◆ **What to work on**: Write out every line of text from the records below word for word, and leave the pictures out of your answer.
━━ Listed entries
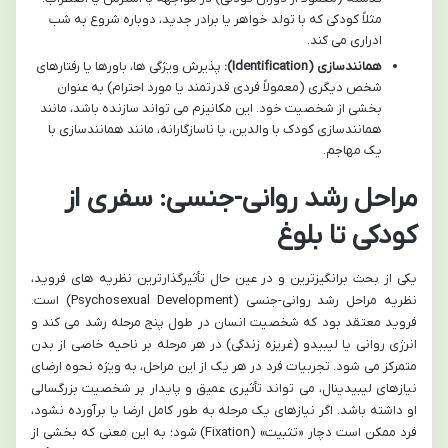
مثلاً کودکی که با تولد خواهر یا برادر جدید، دوباره شروع به شب
ادراری می کند.
همانندسازی (Identification):
پذیرش ویژگی ها، باورها یا رفتارهای
شخص دیگری (معمولاً فردی قدرتمند یا مورد احترام) به عنوان
بخشی از شخصیت خود. این مکانیزم می تواند سازنده باشد، مانند
همانندسازی کودک با والدین، یا ناسازگارانه، مانند همانندسازی با
یک مهاجم.
مراحل رشد روانی-جنسی: سفری از
کودکی تا بلوغ
یکی از بحث برانگیزترین و در عین حال تأثیرگذارترین نظریه های فروید،
نظریه مراحل رشد روانی-جنسی (Psychosexual Development) است.
فروید معتقد بود که شخصیت انسان در طول پنج مرحله رشد می کند و
انرژی روانی یا لیبیدو (غریزه زندگی) در هر مرحله بر ناحیه خاصی از بدن
متمرکز می شود. تجربیات فرد در هر یک از این مراحل، به ویژه نحوه ارضای
نیازهای لیبیدینال، می تواند تأثیری عمیق و پایدار بر شخصیت بزرگسالی
او داشته باشد. اگر نیازهای یک مرحله به طور کامل ارضا یا برآورده نشود،
فرد ممکن است دچار «تثبیت» (Fixation) شود؛ به این معنی که بخشی از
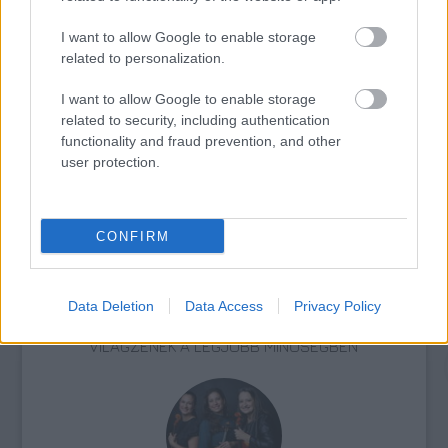
I want to allow Google to enable storage
related to personalization.
I want to allow Google to enable storage
related to security, including authentication
functionality and fraud prevention, and other
user protection.
SZAVAKKAL FESTENI
CONFIRM
Data Deletion
Data Access
Privacy Policy
VILÁGZENÉK A LEGJOBB MINŐSÉGBEN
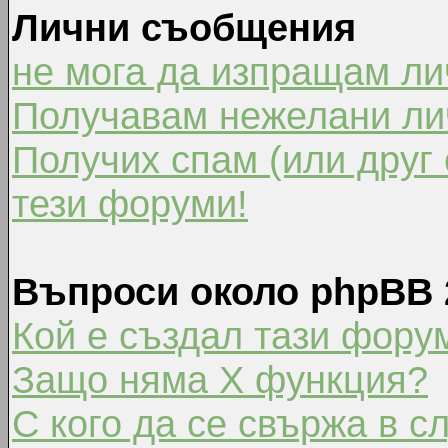
Лични съобщения
не мога да изпращам л
Получавам нежелани ли
Получих спам (или друг 
тези форуми!
Въпроси около phpBB 
Кой е създал тази фору
Защо няма X функция?
С кого да се свържа в с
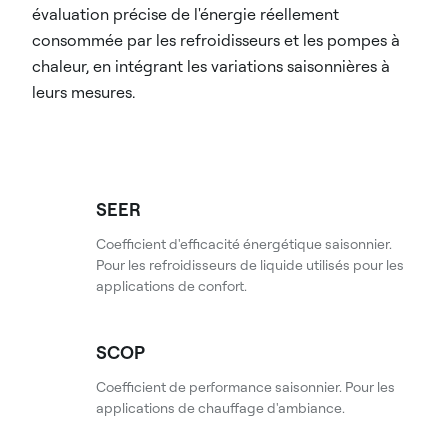
évaluation précise de l'énergie réellement
consommée par les refroidisseurs et les pompes à
chaleur, en intégrant les variations saisonnières à
leurs mesures.
SEER
Coefficient d'efficacité énergétique saisonnier.
Pour les refroidisseurs de liquide utilisés pour les
applications de confort.
SCOP
Coefficient de performance saisonnier. Pour les
applications de chauffage d'ambiance.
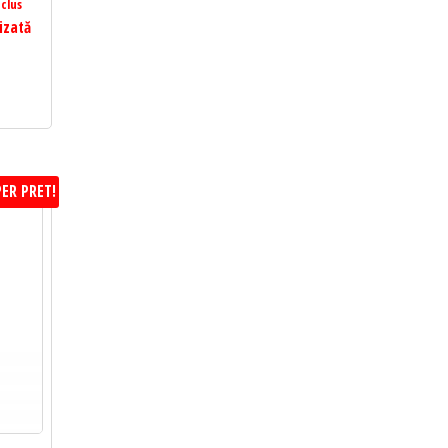
clus
izată
ER PRET!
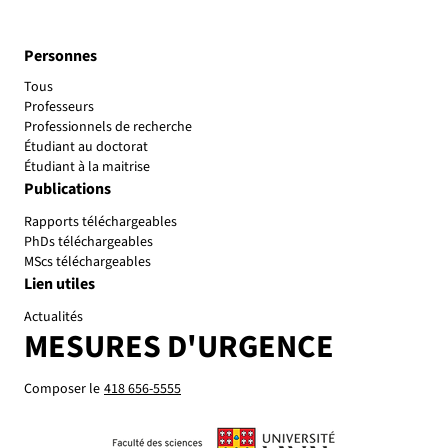
Personnes
Tous
Professeurs
Professionnels de recherche
Étudiant au doctorat
Étudiant à la maitrise
Publications
Rapports téléchargeables
PhDs téléchargeables
MScs téléchargeables
Lien utiles
Actualités
MESURES D'URGENCE
Composer le
418 656-5555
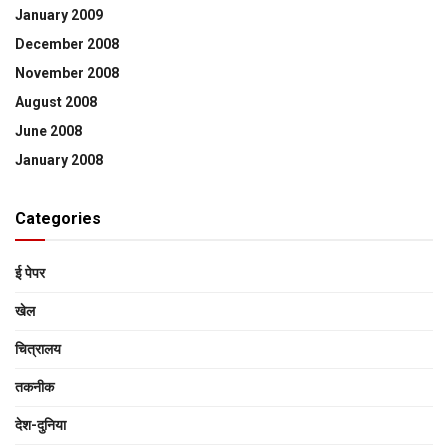
January 2009
December 2008
November 2008
August 2008
June 2008
January 2008
Categories
ई पेपर
खेल
चित्रालय
तकनीक
देश-दुनिया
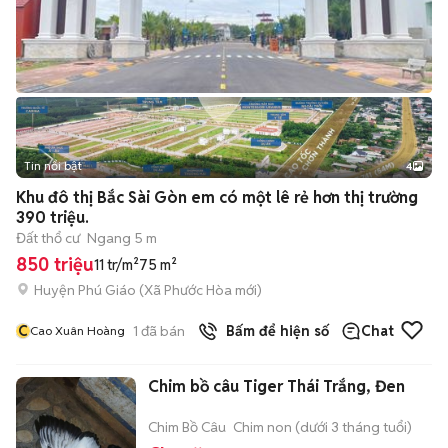
Tin nổi bật
4
Khu đô thị Bắc Sài Gòn em có một lê rẻ hơn thị trường
390 triệu.
Đất thổ cư
Ngang 5 m
850 triệu
11 tr/m²
75 m²
Huyện Phú Giáo
(
Xã Phước Hòa
mới)
C
1
đã bán
Bấm để hiện số
Chat
Cao Xuân Hoàng
Chim bồ câu Tiger Thái Trắng, Đen
Chim Bồ Câu
Chim non (dưới 3 tháng tuổi)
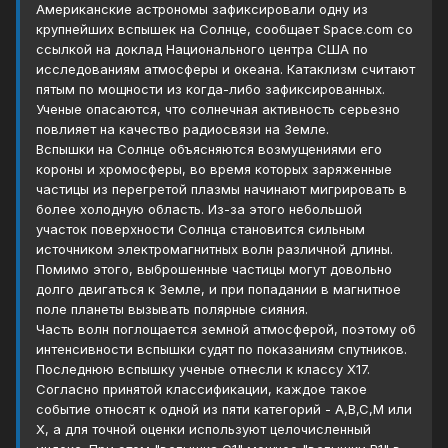
Американские астрономы зафиксировали одну из
крупнейших вспышек на Солнце, сообщает Space.com со
ссылкой на доклад Национального центра США по
исследованиям атмосферы и океана. Катаклизм считают
пятым по мощности из когда-либо зафиксированных.
Ученые опасаются, что солнечная активность серьезно
повлияет на качество радиосвязи на Земле.
Вспышки на Солнце объясняются возмущениями его
короны и хромосферы, во время которых заряженные
частицы из перегретой плазмы начинают мигрировать в
более холодную область. Из-за этого небольшой
участок поверхности Солнца становится сильным
источником электромагнитных волн различной длины.
Помимо этого, выброшенные частицы могут довольно
долго двигаться к Земле, и при попадании в магнитное
поле планеты вызывать полярные сияния.
Часть волн поглощается земной атмосферой, поэтому об
интенсивности вспышки судят по показаниям спутников.
Последнюю вспышку ученые отнесли к классу X17.
Согласно принятой классификации, каждое такое
событие относят к одной из пяти категорий - A,B,C,M или
X, а для точной оценки используют целочисленный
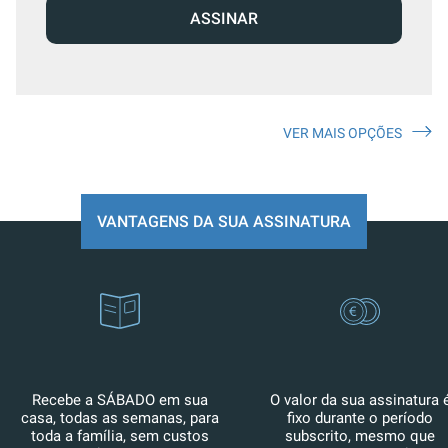
ASSINAR
VER MAIS OPÇÕES
VANTAGENS DA SUA ASSINATURA
Recebe a SÁBADO em sua
O valor da sua assinatura 
casa, todas as semanas, para
fixo durante o período
toda a família, sem custos
subscrito, mesmo que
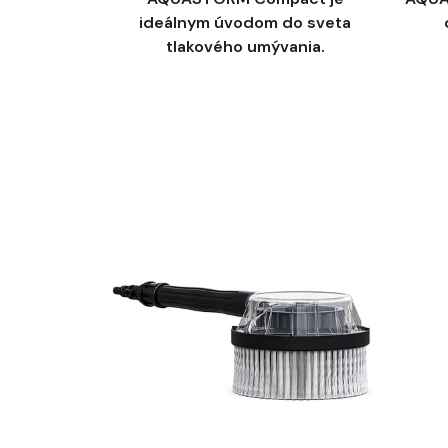
ideálnym úvodom do sveta
tlakového umývania.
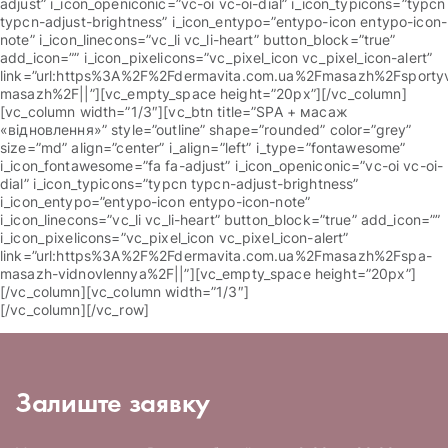
adjust” i_icon_openiconic=”vc-oi vc-oi-dial” i_icon_typicons=”typcn
typcn-adjust-brightness” i_icon_entypo=”entypo-icon entypo-icon-
note” i_icon_linecons=”vc_li vc_li-heart” button_block=”true”
add_icon=”” i_icon_pixelicons=”vc_pixel_icon vc_pixel_icon-alert”
link=”url:https%3A%2F%2Fdermavita.com.ua%2Fmasazh%2Fsportyv
masazh%2F||”][vc_empty_space height=”20px”][/vc_column]
[vc_column width=”1/3″][vc_btn title=”SPA + масаж
«відновлення»” style=”outline” shape=”rounded” color=”grey”
size=”md” align=”center” i_align=”left” i_type=”fontawesome”
i_icon_fontawesome=”fa fa-adjust” i_icon_openiconic=”vc-oi vc-oi-
dial” i_icon_typicons=”typcn typcn-adjust-brightness”
i_icon_entypo=”entypo-icon entypo-icon-note”
i_icon_linecons=”vc_li vc_li-heart” button_block=”true” add_icon=””
i_icon_pixelicons=”vc_pixel_icon vc_pixel_icon-alert”
link=”url:https%3A%2F%2Fdermavita.com.ua%2Fmasazh%2Fspa-
masazh-vidnovlennya%2F||”][vc_empty_space height=”20px”]
[/vc_column][vc_column width=”1/3″]
[/vc_column][/vc_row]
Залиште заявку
━━━━
◆ **Written solution**:
مثلاً کودکی که با تولد خواهر یا برادر جدید، دوباره شروع به شب
ادراری می کند.
همانندسازی (Identification):
پذیرش ویژگی ها، باورها یا رفتارهای
شخص دیگری (معمولاً فردی قدرتمند یا مورد احترام) به عنوان
بخشی از شخصیت خود. این مکانیزم می تواند سازنده باشد، مانند
همانندسازی کودک با والدین، یا ناسازگارانه، مانند همانندسازی با
یک مهاجم.
مراحل رشد روانی-جنسی: سفری از
کودکی تا بلوغ
یکی از بحث برانگیزترین و در عین حال تأثیرگذارترین نظریه های فروید،
نظریه مراحل رشد روانی-جنسی (Psychosexual Development) است.
فروید معتقد بود که شخصیت انسان در طول پنج مرحله رشد می کند و
انرژی روانی یا لیبیدو (غریزه زندگی) در هر مرحله بر ناحیه خاصی از بدن
متمرکز می شود. تجربیات فرد در هر یک از این مراحل، به ویژه نحوه ارضای
نیازهای لیبیدینال، می تواند تأثیری عمیق و پایدار بر شخصیت بزرگسالی
او داشته باشد. اگر نیازهای یک مرحله به طور کامل ارضا یا برآورده نشود،
فرد ممکن است دچار «تثبیت» (Fixation) شود؛ به این معنی که بخشی از
I want to allow Google to enable storage
related to personalization.
I want to allow Google to enable storage
related to security, including authentication
functionality and fraud prevention, and other
user protection.
SZAVAKKAL FESTENI
CONFIRM
Data Deletion
Data Access
Privacy Policy
VILÁGZENÉK A LEGJOBB MINŐSÉGBEN
Лични съобщения
не мога да изпращам л
Получавам нежелани ли
Получих спам (или друг 
тези форуми!
Въпроси около phpBB 
Кой е създал тази фору
Защо няма X функция?
С кого да се свържа в с
évaluation précise de l'énergie réellement
consommée par les refroidisseurs et les pompes à
chaleur, en intégrant les variations saisonnières à
leurs mesures.
SEER
Coefficient d'efficacité énergétique saisonnier.
Pour les refroidisseurs de liquide utilisés pour les
applications de confort.
SCOP
Coefficient de performance saisonnier. Pour les
applications de chauffage d'ambiance.
clus
izată
ER PRET!
Personnes
Tous
Professeurs
Professionnels de recherche
Étudiant au doctorat
Étudiant à la maitrise
Publications
Rapports téléchargeables
PhDs téléchargeables
MScs téléchargeables
Lien utiles
Actualités
MESURES D'URGENCE
Composer le
418 656-5555
January 2009
December 2008
November 2008
August 2008
June 2008
January 2008
Categories
ई पेपर
खेल
चित्रालय
तकनीक
देश-दुनिया
Tin nổi bật
4
Khu đô thị Bắc Sài Gòn em có một lê rẻ hơn thị trường
390 triệu.
Đất thổ cư
Ngang 5 m
850 triệu
11 tr/m²
75 m²
Huyện Phú Giáo
(
Xã Phước Hòa
mới)
C
1
đã bán
Bấm để hiện số
Chat
Cao Xuân Hoàng
Chim bồ câu Tiger Thái Trắng, Đen
Chim Bồ Câu
Chim non (dưới 3 tháng tuổi)
Американские астрономы зафиксировали одну из
крупнейших вспышек на Солнце, сообщает Space.com со
ссылкой на доклад Национального центра США по
исследованиям атмосферы и океана. Катаклизм считают
пятым по мощности из когда-либо зафиксированных.
Ученые опасаются, что солнечная активность серьезно
повлияет на качество радиосвязи на Земле.
Вспышки на Солнце объясняются возмущениями его
короны и хромосферы, во время которых заряженные
частицы из перегретой плазмы начинают мигрировать в
более холодную область. Из-за этого небольшой
участок поверхности Солнца становится сильным
источником электромагнитных волн различной длины.
Помимо этого, выброшенные частицы могут довольно
долго двигаться к Земле, и при попадании в магнитное
поле планеты вызывать полярные сияния.
Часть волн поглощается земной атмосферой, поэтому об
интенсивности вспышки судят по показаниям спутников.
Последнюю вспышку ученые отнесли к классу X17.
Согласно принятой классификации, каждое такое
событие относят к одной из пяти категорий - A,B,C,M или
X, а для точной оценки используют целочисленный
ASSINAR
VER MAIS OPÇÕES
VANTAGENS DA SUA ASSINATURA
Recebe a SÁBADO em sua
O valor da sua assinatura 
casa, todas as semanas, para
fixo durante o período
toda a família, sem custos
subscrito, mesmo que
ideálnym úvodom do sveta
tlakového umývania.
adjust” i_icon_openiconic=”vc-oi vc-oi-dial” i_icon_typicons=”typcn
typcn-adjust-brightness” i_icon_entypo=”entypo-icon entypo-icon-
note” i_icon_linecons=”vc_li vc_li-heart” button_block=”true”
add_icon=”” i_icon_pixelicons=”vc_pixel_icon vc_pixel_icon-alert”
link=”url:https%3A%2F%2Fdermavita.com.ua%2Fmasazh%2Fsportyv
masazh%2F||”][vc_empty_space height=”20px”][/vc_column]
[vc_column width=”1/3″][vc_btn title=”SPA + масаж
«відновлення»” style=”outline” shape=”rounded” color=”grey”
size=”md” align=”center” i_align=”left” i_type=”fontawesome”
i_icon_fontawesome=”fa fa-adjust” i_icon_openiconic=”vc-oi vc-oi-
dial” i_icon_typicons=”typcn typcn-adjust-brightness”
i_icon_entypo=”entypo-icon entypo-icon-note”
i_icon_linecons=”vc_li vc_li-heart” button_block=”true” add_icon=””
i_icon_pixelicons=”vc_pixel_icon vc_pixel_icon-alert”
link=”url:https%3A%2F%2Fdermavita.com.ua%2Fmasazh%2Fspa-
masazh-vidnovlennya%2F||”][vc_empty_space height=”20px”]
[/vc_column][vc_column width=”1/3″]
[/vc_column][/vc_row]
Залиште заявку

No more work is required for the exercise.